Every Lux: Je pense que chaque artiste a ses préférences. Certains artistes aiment vraiment l’enregistrement en studio et travailler sur des albums et d’autres préfèrent jouer en live autant que possible. Une artiste que j’aime beaucoup est Aldous Harding et elle joue tellement, je veux dire qu’elle tourne comme une folle. Et c’est un peu ce que j’aimerais faire, jouer tout le temps. Beaucoup d’artistes que j’aime sont basés au Royaume-Uni, comme Anna B Savage. Elle vient de sortir un album et il est vraiment génial. Lisa O’Neil aussi, elle est en Irlande. Et ici, il y a bien sûr Helena Deland. J’admire ce qu’elle a accompli et elle fait aussi beaucoup de tournées, elle part en tournée en ce moment même.  ;

PAN M 360 : Comment avez-vous vécu la distribution de votre musique?  ; Avez-vous eu des réserves avec les plateformes d’écoute en continu ?

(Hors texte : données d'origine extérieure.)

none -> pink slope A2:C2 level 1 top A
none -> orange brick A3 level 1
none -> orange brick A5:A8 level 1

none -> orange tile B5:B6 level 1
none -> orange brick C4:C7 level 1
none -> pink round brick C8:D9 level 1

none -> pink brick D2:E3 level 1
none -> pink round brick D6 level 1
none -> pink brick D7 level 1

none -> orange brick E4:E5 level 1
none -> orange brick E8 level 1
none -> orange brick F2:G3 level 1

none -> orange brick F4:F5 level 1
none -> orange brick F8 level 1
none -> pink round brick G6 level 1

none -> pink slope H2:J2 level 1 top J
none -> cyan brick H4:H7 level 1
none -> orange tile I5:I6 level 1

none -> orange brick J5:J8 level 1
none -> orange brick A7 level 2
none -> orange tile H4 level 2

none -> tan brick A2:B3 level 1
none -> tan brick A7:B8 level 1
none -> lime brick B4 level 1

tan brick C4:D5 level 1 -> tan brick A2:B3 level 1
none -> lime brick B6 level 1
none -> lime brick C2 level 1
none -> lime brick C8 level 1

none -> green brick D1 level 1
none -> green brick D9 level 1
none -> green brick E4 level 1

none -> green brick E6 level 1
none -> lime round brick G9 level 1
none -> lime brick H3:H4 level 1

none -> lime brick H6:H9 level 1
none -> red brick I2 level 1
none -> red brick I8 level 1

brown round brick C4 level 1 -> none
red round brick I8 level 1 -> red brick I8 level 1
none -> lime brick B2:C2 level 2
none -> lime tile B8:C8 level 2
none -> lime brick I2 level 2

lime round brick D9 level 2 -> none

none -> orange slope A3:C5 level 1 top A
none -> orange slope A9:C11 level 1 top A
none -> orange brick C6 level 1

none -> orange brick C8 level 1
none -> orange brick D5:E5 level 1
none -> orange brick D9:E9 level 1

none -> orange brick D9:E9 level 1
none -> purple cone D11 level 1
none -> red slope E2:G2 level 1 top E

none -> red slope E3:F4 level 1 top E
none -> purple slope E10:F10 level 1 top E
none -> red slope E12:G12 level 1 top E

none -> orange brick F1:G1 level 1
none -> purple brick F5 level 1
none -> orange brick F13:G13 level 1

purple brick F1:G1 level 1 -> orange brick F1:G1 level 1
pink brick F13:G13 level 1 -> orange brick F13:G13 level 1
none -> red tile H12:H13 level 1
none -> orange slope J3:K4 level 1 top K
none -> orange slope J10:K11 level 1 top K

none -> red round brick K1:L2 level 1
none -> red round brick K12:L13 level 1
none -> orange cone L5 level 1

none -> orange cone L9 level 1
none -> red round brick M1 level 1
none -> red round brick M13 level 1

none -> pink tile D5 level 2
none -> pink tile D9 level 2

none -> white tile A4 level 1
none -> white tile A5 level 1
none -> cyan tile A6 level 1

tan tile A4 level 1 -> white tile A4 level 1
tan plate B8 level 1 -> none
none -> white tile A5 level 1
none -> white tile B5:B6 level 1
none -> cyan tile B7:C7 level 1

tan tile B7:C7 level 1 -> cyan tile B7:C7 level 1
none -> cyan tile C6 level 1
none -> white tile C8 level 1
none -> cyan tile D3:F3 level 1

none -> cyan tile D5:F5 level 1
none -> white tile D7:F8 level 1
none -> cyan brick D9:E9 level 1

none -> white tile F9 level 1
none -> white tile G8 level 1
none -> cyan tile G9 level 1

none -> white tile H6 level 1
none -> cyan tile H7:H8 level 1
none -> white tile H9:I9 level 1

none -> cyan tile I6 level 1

Everly Lux : Je ne soutiens pas Spotify, mais tout le monde l’utilise, alors j’y mets ma musique. Je pense qu’à ce stade, j’ai besoin d’être visible, donc l’exposition vaut plus que tout. C’est un peu comme ça que ça se passe. Il faut faire des concerts.

PAN M 360 : Et vous avez un spectacle à venir bientôt ? .

Every Lux: Oui, j’ai un concert lundi à Ursa avec William Duval. Sa musique est très touchante et déchirante. Et Holly McLachlan. Ça va être très beau, on a appelé le spectacle « Folk-Arc en trois actes ».

 

PAN M 360 : Allez-vous jouer principalement des morceaux de Selfhood ?

Every Lux: Oui, mais en fait je vais jouer une nouvelle chanson que j’ai écrite cette semaine. C’est vraiment excitant pour moi en ce moment parce que je retourne à la phase de création pour écrire plus de musique et je suis reconnaissante de ne pas mépriser la musique après avoir sorti mon album. Je suis juste excitée et enthousiaste malgré tout, malgré l’industrie, je suis contente.  ;

PAN M 360 : Nous en sommes ravis. Merci, Everly.